Abb.: Andrey Turchanin eitet die EU-Flaggschiff-Projektgruppe zur Entwicklung von Graphen-Nano-Membranen. (Bild: U. Bielefeld)
Das Gemeinschaftsprojekt der beiden Unis und Unternehmen fokussiert dabei auf die besonderen Membran-Eigenschaften dieser denkbar dünnsten Kohlenstofflage. Graphen ist ein hervorragender Filter zur Entsalzung von Wasser, aber auch für andere Flüssigkeiten oder Gase und sogar für Biomoleküle. „Die Kunst besteht darin, durch die Gestaltung der Porengrößen, der Materialstruktur und -oberfläche die Membraneigenschaften auf unterschiedlichste Anwendungen passgenau zuzuschneiden“, erklärt Tuchanin den Forschungsauftrag der Bielefelder. „Als Unternehmen, das spezialisiert ist auf die Entwicklung und Herstellung von kohlenstoffbasierten Nano-Membranen, kümmern wir uns dann um die Übertragung der grundlegenden Forschungsergebnisse auf die industrielle Fertigung. Unser Ziel ist die großflächige Herstellung von Nano-Membranen im industriellen Maßstab“, so Albert Schnieders von CNM Technologies. Oberflächen-gebundene, einschichtige organische Moleküllagen dienen dabei als Ausgangsmaterial. Durch Pyrolyse entstehen daraus Graphen-Nanomembranen. „Wir bei BASF werden die Graphen-Nano-Membranen dann in vielfältigsten Funktionstests auf ihre praktische Eignung für diverse Anwendungen hin untersuchen“, ergänzt BASF-Graphenforscherin Kitty Cha.

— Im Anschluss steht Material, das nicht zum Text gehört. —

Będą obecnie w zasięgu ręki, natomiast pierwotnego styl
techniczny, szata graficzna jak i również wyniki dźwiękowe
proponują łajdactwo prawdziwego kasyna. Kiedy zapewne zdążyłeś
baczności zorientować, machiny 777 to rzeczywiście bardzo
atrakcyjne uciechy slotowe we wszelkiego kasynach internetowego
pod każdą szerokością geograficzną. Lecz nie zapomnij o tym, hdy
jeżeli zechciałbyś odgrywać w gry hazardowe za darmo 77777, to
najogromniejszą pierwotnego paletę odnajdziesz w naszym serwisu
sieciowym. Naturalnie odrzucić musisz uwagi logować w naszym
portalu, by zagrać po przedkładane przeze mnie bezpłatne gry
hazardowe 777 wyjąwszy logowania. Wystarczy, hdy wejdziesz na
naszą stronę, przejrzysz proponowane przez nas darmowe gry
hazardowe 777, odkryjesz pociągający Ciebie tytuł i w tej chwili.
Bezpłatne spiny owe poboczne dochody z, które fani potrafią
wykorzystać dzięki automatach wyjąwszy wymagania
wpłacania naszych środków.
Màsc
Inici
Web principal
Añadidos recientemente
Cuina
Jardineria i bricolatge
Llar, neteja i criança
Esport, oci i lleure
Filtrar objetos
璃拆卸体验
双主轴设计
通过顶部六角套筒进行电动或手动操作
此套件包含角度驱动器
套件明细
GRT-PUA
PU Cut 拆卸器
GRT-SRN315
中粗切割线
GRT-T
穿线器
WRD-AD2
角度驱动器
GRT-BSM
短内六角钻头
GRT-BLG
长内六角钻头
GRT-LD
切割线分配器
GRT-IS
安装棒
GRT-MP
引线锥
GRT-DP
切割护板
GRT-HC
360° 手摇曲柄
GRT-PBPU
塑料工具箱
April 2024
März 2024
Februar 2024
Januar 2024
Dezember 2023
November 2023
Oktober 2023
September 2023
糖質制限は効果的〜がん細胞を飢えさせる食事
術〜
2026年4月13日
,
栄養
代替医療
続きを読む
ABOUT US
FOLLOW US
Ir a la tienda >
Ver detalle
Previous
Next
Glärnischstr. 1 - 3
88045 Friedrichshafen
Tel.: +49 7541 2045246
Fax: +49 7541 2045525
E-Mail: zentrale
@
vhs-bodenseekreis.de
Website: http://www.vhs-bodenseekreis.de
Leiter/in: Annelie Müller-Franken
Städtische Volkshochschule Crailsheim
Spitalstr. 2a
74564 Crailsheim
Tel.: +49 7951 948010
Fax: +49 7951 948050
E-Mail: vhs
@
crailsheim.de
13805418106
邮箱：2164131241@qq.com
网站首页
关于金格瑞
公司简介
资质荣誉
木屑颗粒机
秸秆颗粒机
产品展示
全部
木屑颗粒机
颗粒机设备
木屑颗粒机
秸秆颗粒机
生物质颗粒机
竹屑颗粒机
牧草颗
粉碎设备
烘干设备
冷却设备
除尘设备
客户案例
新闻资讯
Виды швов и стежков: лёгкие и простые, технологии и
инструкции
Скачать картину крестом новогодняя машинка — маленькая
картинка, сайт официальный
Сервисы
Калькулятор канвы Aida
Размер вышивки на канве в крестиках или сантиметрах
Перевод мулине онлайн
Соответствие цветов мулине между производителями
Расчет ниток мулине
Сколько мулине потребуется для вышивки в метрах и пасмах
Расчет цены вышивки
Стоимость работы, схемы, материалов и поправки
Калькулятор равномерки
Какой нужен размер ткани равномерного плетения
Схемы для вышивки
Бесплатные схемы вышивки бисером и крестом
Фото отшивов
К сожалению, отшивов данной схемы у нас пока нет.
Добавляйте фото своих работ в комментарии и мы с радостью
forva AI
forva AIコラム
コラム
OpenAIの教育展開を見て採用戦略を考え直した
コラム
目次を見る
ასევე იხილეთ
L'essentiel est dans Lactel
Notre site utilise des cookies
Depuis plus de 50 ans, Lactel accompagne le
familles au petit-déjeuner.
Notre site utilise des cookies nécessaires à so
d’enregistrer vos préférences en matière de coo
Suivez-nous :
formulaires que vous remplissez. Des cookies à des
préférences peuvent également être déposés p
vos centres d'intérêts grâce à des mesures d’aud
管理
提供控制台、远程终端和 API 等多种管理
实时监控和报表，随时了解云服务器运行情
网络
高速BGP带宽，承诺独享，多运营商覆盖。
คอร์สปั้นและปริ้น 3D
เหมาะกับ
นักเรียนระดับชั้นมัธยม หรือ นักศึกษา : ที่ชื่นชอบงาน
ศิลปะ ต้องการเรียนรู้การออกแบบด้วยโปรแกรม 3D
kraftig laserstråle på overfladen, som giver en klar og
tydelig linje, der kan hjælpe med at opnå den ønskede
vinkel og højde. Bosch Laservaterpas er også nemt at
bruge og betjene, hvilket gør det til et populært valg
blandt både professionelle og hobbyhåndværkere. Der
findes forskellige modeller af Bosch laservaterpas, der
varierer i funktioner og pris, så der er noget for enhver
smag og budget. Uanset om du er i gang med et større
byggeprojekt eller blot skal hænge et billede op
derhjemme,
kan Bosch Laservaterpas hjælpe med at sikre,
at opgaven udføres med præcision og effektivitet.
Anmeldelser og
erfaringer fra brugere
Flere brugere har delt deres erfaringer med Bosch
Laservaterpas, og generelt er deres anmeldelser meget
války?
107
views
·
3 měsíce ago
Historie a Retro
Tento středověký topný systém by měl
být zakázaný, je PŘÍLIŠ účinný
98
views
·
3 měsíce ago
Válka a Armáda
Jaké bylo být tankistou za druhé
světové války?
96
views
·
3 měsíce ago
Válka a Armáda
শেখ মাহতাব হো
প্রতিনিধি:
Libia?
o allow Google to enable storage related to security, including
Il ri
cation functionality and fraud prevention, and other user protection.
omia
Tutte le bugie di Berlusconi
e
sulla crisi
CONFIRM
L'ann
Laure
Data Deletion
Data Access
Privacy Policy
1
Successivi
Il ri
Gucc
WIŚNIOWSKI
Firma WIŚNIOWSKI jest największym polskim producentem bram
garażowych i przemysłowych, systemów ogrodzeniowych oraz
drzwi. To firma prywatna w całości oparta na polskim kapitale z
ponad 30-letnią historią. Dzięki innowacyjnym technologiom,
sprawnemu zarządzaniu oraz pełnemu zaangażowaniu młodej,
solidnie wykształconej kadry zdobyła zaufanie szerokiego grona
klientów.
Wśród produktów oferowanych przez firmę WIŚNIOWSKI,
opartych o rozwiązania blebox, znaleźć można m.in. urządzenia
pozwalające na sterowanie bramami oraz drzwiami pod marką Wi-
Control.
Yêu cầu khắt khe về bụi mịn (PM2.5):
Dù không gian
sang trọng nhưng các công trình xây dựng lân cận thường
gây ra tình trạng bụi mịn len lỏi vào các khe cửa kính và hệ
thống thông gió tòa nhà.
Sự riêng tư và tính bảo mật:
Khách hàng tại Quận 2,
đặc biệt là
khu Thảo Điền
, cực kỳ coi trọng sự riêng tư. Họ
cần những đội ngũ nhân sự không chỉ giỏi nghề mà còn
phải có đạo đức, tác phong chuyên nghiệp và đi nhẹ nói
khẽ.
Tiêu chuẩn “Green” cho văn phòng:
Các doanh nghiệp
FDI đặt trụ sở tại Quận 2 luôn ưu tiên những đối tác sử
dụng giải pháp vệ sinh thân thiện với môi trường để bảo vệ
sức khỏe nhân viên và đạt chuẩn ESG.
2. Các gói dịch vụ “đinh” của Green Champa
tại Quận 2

Abb.: Die Ulmer Physiker Kaiser und Kurasch am Elektronenmikroskop (Bild: U. Ulm)
„Unser Job in Ulm wird es hingegen sein, das entwickelte Material mit speziellen Geräten elektronenmikroskopisch zu charakterisieren, also Porengröße, Struktur auf atomarer Skala abzubilden und zu quantifizieren“, erklärt Kaiser. Zum Einsatz kommt dabei ein spezielles Niederspannungs-Elektronenmikroskop, das Aufnahmen solcher Materialen in atomarer Auflösung erlaubt.